Electricity Cost Calculator

Find out what any appliance is costing you. Enter the wattage (check the label), how many hours per day you run it, and your unit rate per kWh.

Electricity Cost Calculator

Typical Irish unit rate in 2026 is ~€0.30

How is this calculated?

kWh per day = (watts × hours) / 1000. Cost per day = kWh × price per kWh. Annual = cost per day × 365. Use the periodic option for shorter horizons (e.g. running a heater 30 days only).

Frequently Asked Questions

What's the average electricity unit rate in Ireland in 2026?

Standard tariffs are around €0.30–€0.35 per kWh. Night-rate (Smart Meter or Day/Night) plans charge less in off-peak hours, typically €0.15–€0.20. Check your latest bill — it'll show your effective unit rate.

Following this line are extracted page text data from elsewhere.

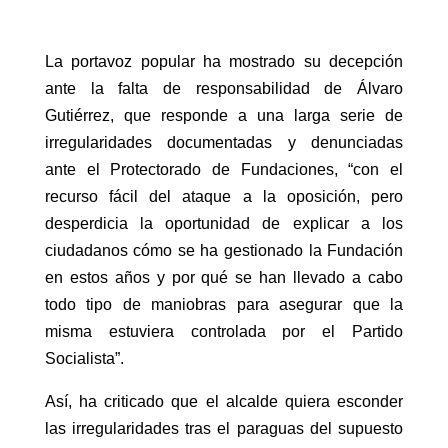
La portavoz popular ha mostrado su decepción
ante la falta de responsabilidad de Álvaro
Gutiérrez, que responde a una larga serie de
irregularidades documentadas y denunciadas
ante el Protectorado de Fundaciones, “con el
recurso fácil del ataque a la oposición, pero
desperdicia la oportunidad de explicar a los
ciudadanos cómo se ha gestionado la Fundación
en estos años y por qué se han llevado a cabo
todo tipo de maniobras para asegurar que la
misma estuviera controlada por el Partido
Socialista”.
Así, ha criticado que el alcalde quiera esconder
las irregularidades tras el paraguas del supuesto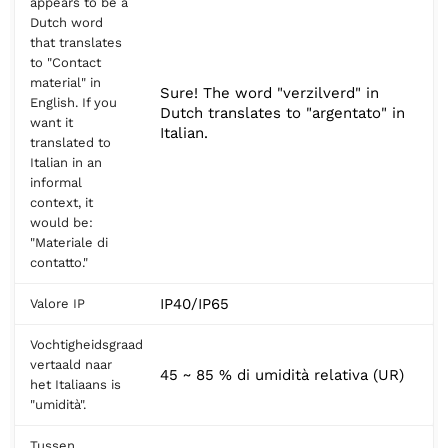
appears to be a
Dutch word
that translates
to "Contact
material" in
Sure! The word "verzilverd" in
English. If you
Dutch translates to "argentato" in
want it
Italian.
translated to
Italian in an
informal
context, it
would be:
"Materiale di
contatto."
IP40/IP65
Valore IP
Vochtigheidsgraad
vertaald naar
45 ~ 85 % di umidità relativa (UR)
het Italiaans is
"umidità".
Tussen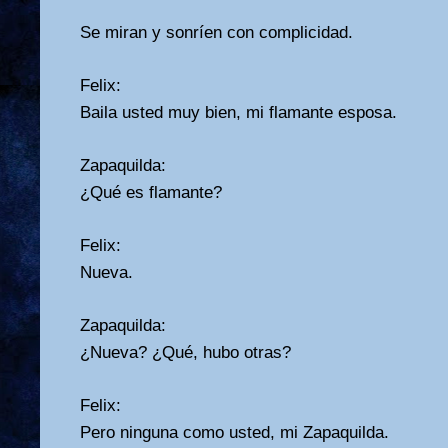
Se miran y sonríen con complicidad.
Felix:
Baila usted muy bien, mi flamante esposa.
Zapaquilda:
¿Qué es flamante?
Felix:
Nueva.
Zapaquilda:
¿Nueva? ¿Qué, hubo otras?
Felix:
Pero ninguna como usted, mi Zapaquilda.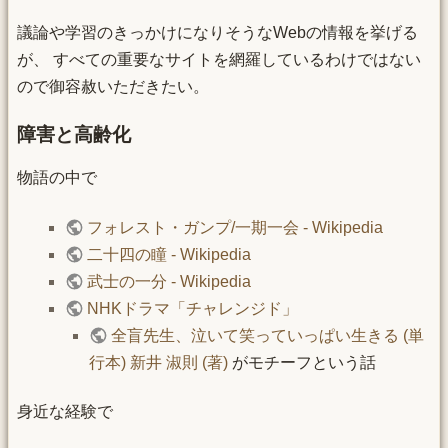
議論や学習のきっかけになりそうなWebの情報を挙げる
が、 すべての重要なサイトを網羅しているわけではない
ので御容赦いただきたい。
障害と高齢化
物語の中で
フォレスト・ガンプ/一期一会 - Wikipedia
二十四の瞳 - Wikipedia
武士の一分 - Wikipedia
NHKドラマ「チャレンジド」
全盲先生、泣いて笑っていっぱい生きる (単
行本) 新井 淑則 (著)
がモチーフという話
身近な経験で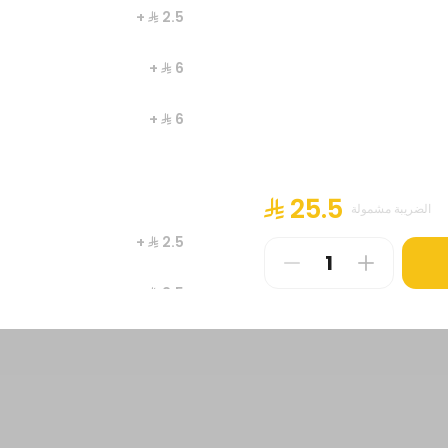
+ ⁨⁦‪‬ 2.5⁩
+ ⁨⁦‪‬ 6⁩
+ ⁨⁦‪‬ 6⁩
⁨⁦‪‬ 25.5⁩
الضريبة مشمولة
+ ⁨⁦‪‬ 2.5⁩
+ ⁨⁦‪‬ 2.5⁩
+ ⁨⁦‪‬ 3.5⁩
+ ⁨⁦‪‬ 1.5⁩
⁨⁦‪‬ 0⁩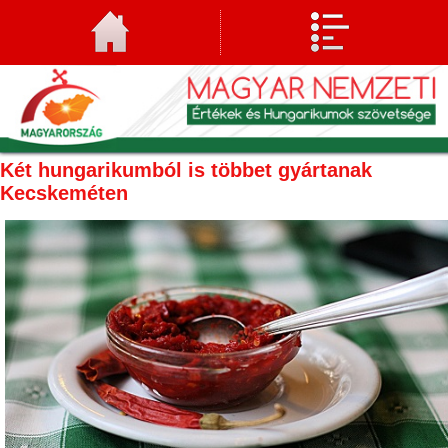
Két hungarikumból is többet gyártanak
Kecskeméten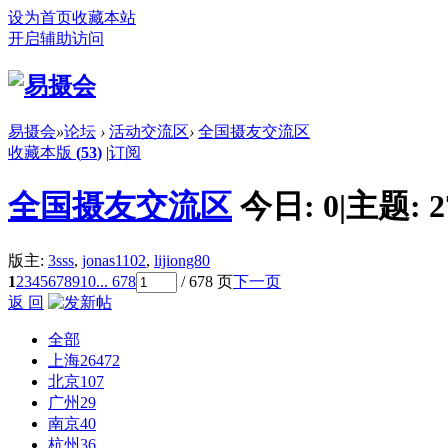
设为首页
收藏本站
开启辅助访问
易摄会
»
论坛
›
活动交流区
›
全国摄友交流区
收藏本版
(
53
)
|
订阅
全国摄友交流区
今日:
0
|
主题:
2
版主:
3sss
,
jonas1102
,
lijiong80
1
2
3
4
5
6
7
8
9
10
... 678
/ 678 页
下一页
返 回
全部
上海
26472
北京
107
广州
29
南京
40
杭州
36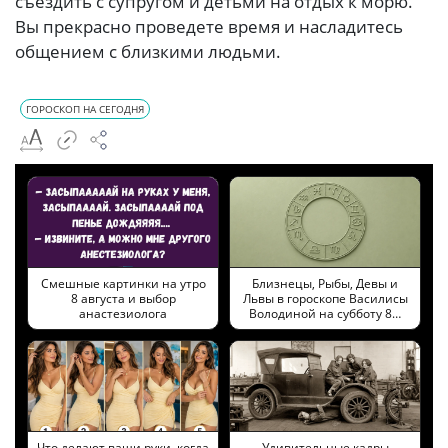
съездить с супругом и детьми на отдых к морю.
Вы прекрасно проведете время и насладитесь
общением с близкими людьми.
ГОРОСКОП НА СЕГОДНЯ
Смешные картинки на утро
Близнецы, Рыбы, Девы и
8 августа и выбор
Львы в гороскопе Василисы
анастезиолога
Володиной на субботу 8…
Что делают ваши руки, когда
Удивительные кадры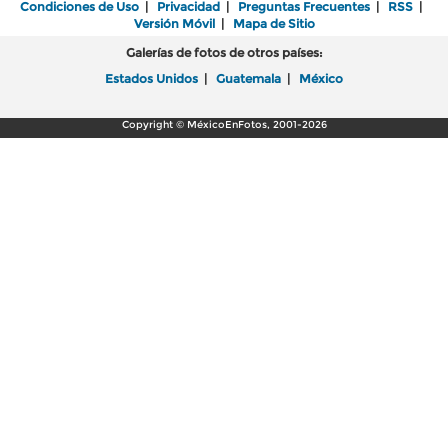
Condiciones de Uso
|
Privacidad
|
Preguntas Frecuentes
|
RSS
|
Versión Móvil
|
Mapa de Sitio
Galerías de fotos de otros países:
Estados Unidos
|
Guatemala
|
México
Copyright © MéxicoEnFotos, 2001-2026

How do I know an appliance's wattage?

Look on the device's label or in the user manual. Common examples: kettle ~3000W, electric heater 2000W, fridge 100–200W (averaged), TV 50–100W, LED bulb 5–15W, laptop 30–60W.

What appliances cost the most to run in Ireland?

Heat-generating devices: tumble dryer, electric heater, immersion, electric oven, kettle. A single tumble dryer cycle can use 4 kWh (€1.20+ at €0.30/kWh). Heating water and rooms electrically is the biggest household cost driver.

Should I switch to a smart meter / day-night tariff?

Generally yes if you can shift large loads (washing machine, dishwasher, EV charging, heating) to night hours. Day-night tariffs charge ~50% less off-peak but more on-peak. If most of your usage is daytime, standard tariffs may be cheaper.

How do standby costs add up?

Devices left in standby (TVs, set-top boxes, chargers) typically draw 1–10W each. Across a typical home that's 50–100W constantly = ~€150–€300/year in pure standby. Switch off at the wall when leaving for long periods.